**Assignment**
Below are entries to return in full. Keep each one exact.

**Dataset entries**
%%

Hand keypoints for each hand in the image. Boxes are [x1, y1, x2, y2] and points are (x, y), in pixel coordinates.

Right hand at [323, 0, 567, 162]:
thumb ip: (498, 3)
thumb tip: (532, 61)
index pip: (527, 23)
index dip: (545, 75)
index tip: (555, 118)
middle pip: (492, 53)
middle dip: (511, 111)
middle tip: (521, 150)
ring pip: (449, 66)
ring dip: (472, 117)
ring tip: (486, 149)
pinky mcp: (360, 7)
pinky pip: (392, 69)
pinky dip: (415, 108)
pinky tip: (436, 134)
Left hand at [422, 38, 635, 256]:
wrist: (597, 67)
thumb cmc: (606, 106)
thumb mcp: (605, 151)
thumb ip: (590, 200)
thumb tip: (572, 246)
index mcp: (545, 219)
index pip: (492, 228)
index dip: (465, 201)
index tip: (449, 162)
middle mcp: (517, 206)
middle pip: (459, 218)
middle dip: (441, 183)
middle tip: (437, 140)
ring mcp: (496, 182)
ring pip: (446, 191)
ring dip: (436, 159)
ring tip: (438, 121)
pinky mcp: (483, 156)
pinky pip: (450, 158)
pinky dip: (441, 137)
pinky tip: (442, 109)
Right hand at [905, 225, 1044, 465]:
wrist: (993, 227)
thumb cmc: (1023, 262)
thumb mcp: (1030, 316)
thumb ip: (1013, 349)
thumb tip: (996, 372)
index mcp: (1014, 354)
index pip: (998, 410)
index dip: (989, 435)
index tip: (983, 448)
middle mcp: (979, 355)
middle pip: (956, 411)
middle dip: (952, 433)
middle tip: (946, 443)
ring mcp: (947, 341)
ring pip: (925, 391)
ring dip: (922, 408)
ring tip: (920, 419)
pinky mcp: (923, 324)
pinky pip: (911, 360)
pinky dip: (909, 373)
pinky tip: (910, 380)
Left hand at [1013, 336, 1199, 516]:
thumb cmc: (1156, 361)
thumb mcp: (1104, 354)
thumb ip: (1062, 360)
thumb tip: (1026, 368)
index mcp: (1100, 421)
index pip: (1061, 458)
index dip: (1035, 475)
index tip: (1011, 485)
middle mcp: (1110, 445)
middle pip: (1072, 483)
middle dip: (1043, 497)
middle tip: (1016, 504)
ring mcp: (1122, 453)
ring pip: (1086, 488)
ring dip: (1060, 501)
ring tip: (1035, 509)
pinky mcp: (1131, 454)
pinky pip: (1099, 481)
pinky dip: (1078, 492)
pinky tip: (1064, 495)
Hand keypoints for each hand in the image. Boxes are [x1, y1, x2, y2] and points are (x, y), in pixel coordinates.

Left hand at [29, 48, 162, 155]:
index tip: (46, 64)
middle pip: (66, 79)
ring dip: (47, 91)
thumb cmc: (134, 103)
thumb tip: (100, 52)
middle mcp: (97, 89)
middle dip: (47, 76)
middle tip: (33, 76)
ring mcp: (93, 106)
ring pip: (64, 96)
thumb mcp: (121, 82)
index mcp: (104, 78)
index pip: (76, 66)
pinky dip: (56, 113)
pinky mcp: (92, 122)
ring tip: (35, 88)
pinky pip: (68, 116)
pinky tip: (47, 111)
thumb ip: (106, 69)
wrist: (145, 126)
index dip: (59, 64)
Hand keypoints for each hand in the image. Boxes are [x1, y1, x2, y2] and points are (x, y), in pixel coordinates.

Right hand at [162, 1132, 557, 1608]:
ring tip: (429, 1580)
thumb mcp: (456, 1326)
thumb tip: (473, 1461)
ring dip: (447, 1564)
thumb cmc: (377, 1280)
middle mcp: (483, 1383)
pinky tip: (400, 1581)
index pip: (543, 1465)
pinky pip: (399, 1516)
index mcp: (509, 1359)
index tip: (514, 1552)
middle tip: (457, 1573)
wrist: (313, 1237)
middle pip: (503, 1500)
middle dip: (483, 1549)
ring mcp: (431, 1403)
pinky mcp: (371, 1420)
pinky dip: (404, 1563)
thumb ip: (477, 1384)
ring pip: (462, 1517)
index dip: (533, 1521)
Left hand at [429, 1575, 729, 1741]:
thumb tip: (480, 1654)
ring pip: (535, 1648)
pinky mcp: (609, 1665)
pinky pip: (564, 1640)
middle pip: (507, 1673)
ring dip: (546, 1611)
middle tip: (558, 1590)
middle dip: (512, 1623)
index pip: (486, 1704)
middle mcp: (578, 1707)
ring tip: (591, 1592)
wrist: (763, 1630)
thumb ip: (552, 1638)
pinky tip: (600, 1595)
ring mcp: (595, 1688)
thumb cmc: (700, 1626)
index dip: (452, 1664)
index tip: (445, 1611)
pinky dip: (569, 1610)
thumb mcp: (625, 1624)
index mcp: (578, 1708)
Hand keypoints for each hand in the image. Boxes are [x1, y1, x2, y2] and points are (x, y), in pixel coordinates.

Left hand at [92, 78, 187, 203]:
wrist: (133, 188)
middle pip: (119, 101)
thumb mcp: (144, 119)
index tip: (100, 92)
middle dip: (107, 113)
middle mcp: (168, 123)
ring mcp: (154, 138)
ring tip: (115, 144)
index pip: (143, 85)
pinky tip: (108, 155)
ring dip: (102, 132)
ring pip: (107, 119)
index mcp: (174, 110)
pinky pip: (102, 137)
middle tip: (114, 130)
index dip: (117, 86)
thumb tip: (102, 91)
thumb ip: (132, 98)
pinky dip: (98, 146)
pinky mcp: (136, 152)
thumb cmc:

%%

**Exercise output**
Hand keypoints for each hand in the image. Boxes are [x1, y1, x2, y2] and points are (x, y), in pixel coordinates.

Right hand at [323, 0, 567, 162]:
thumb ip: (498, 3)
thumb tip: (532, 61)
index pip: (527, 23)
index dip: (545, 75)
index tip: (555, 118)
middle pip: (492, 53)
middle dip: (511, 111)
middle tip: (521, 150)
ring pip: (449, 66)
ring dip: (472, 117)
ring tip: (486, 149)
pinky mcp: (360, 7)
pinky pip: (392, 69)
pinky dip: (415, 108)
pinky tip: (436, 134)
Left hand at [422, 38, 635, 256]:
wrist: (597, 67)
thumb cmc: (606, 106)
thumb mcp: (605, 151)
thumb ip: (590, 200)
thumb tip: (572, 246)
index mcp: (545, 219)
index pip: (492, 228)
index dip: (465, 201)
index tip: (449, 162)
middle mcp: (517, 206)
middle pip: (459, 218)
middle dip: (441, 183)
middle tip: (437, 140)
ring mcp: (496, 182)
ring pip: (446, 191)
ring dip: (436, 159)
ring tip: (438, 121)
pinky mcp: (483, 156)
pinky pip: (450, 158)
pinky dip: (441, 137)
pinky tip: (442, 109)
Right hand at [905, 225, 1044, 465]:
wrist: (993, 227)
thumb cmc: (1023, 262)
thumb mcp: (1030, 316)
thumb ip: (1013, 349)
thumb tip: (996, 372)
index mcp: (1014, 354)
index pip: (998, 410)
index dip: (989, 435)
index tip: (983, 448)
middle mcp: (979, 355)
middle pip: (956, 411)
middle dip: (952, 433)
middle tip: (946, 443)
ring mcp: (947, 341)
ring pip: (925, 391)
ring dip: (922, 408)
ring tip: (920, 419)
pinky mcp: (923, 324)
pinky pip: (911, 360)
pinky dip: (909, 373)
pinky tip: (910, 380)
Left hand at [1013, 336, 1199, 516]:
thumb cmc: (1156, 361)
thumb mcp: (1104, 354)
thumb ip: (1062, 360)
thumb tip: (1026, 368)
index mcp: (1100, 421)
index pip: (1061, 458)
index dip: (1035, 475)
index tip: (1011, 485)
middle mcp: (1110, 445)
middle pip: (1072, 483)
middle dip: (1043, 497)
middle tip: (1016, 504)
ring mcp: (1122, 453)
ring pip: (1086, 488)
ring dip: (1060, 501)
ring tip: (1035, 509)
pinky mcp: (1131, 454)
pinky pip: (1099, 481)
pinky dip: (1078, 492)
pinky tip: (1064, 495)
Hand keypoints for each hand in the image. Boxes are [x1, y1, x2, y2] and points are (x, y), in pixel coordinates.

Left hand at [29, 48, 162, 155]:
index tip: (46, 64)
middle pip: (66, 79)
ring dip: (47, 91)
thumb cmc: (134, 103)
thumb tip: (100, 52)
middle mcp: (97, 89)
middle dip: (47, 76)
middle tip: (33, 76)
ring mcp: (93, 106)
ring pip: (64, 96)
thumb mcp: (121, 82)
index mcp: (104, 78)
index pip: (76, 66)
pinky dip: (56, 113)
pinky mcp: (92, 122)
ring tip: (35, 88)
pinky pip: (68, 116)
pinky tip: (47, 111)
thumb ip: (106, 69)
wrist: (145, 126)
index dip: (59, 64)
Hand keypoints for each hand in the image. Boxes are [x1, y1, x2, y2] and points are (x, y), in pixel coordinates.

Right hand at [162, 1132, 557, 1608]:
ring tip: (429, 1580)
thumb mcp: (456, 1326)
thumb tip: (473, 1461)
ring dip: (447, 1564)
thumb cmc: (377, 1280)
middle mcp: (483, 1383)
pinky tip: (400, 1581)
index pip: (543, 1465)
pinky pip: (399, 1516)
index mcp: (509, 1359)
index tip: (514, 1552)
middle tip: (457, 1573)
wrist: (313, 1237)
middle pip: (503, 1500)
middle dip: (483, 1549)
ring mcp: (431, 1403)
pinky mcp: (371, 1420)
pinky dip: (404, 1563)
thumb ip: (477, 1384)
ring pip: (462, 1517)
index dip: (533, 1521)
Left hand at [429, 1575, 729, 1741]:
thumb tip: (480, 1654)
ring pip: (535, 1648)
pinky mcp: (609, 1665)
pinky pip: (564, 1640)
middle pip: (507, 1673)
ring dip: (546, 1611)
middle tip: (558, 1590)
middle dip: (512, 1623)
index pip: (486, 1704)
middle mcp: (578, 1707)
ring tip: (591, 1592)
wrist: (763, 1630)
thumb ip: (552, 1638)
pinky tip: (600, 1595)
ring mcp: (595, 1688)
thumb cmc: (700, 1626)
index dip: (452, 1664)
index tip: (445, 1611)
pinky dip: (569, 1610)
thumb mcp: (625, 1624)
index mcp: (578, 1708)
Hand keypoints for each hand in the image. Boxes are [x1, y1, x2, y2] and points are (x, y), in pixel coordinates.

Left hand at [92, 78, 187, 203]:
wrist: (133, 188)
middle pip: (119, 101)
thumb mcp: (144, 119)
index tip: (100, 92)
middle dip: (107, 113)
middle mcp: (168, 123)
ring mcp: (154, 138)
ring tip: (115, 144)
index pip: (143, 85)
pinky tip: (108, 155)
ring dip: (102, 132)
ring pip: (107, 119)
index mcp: (174, 110)
pinky pip: (102, 137)
middle tip: (114, 130)
index dip: (117, 86)
thumb tip: (102, 91)
thumb ip: (132, 98)
pinky dip: (98, 146)
pinky mcp: (136, 152)
thumb cmc:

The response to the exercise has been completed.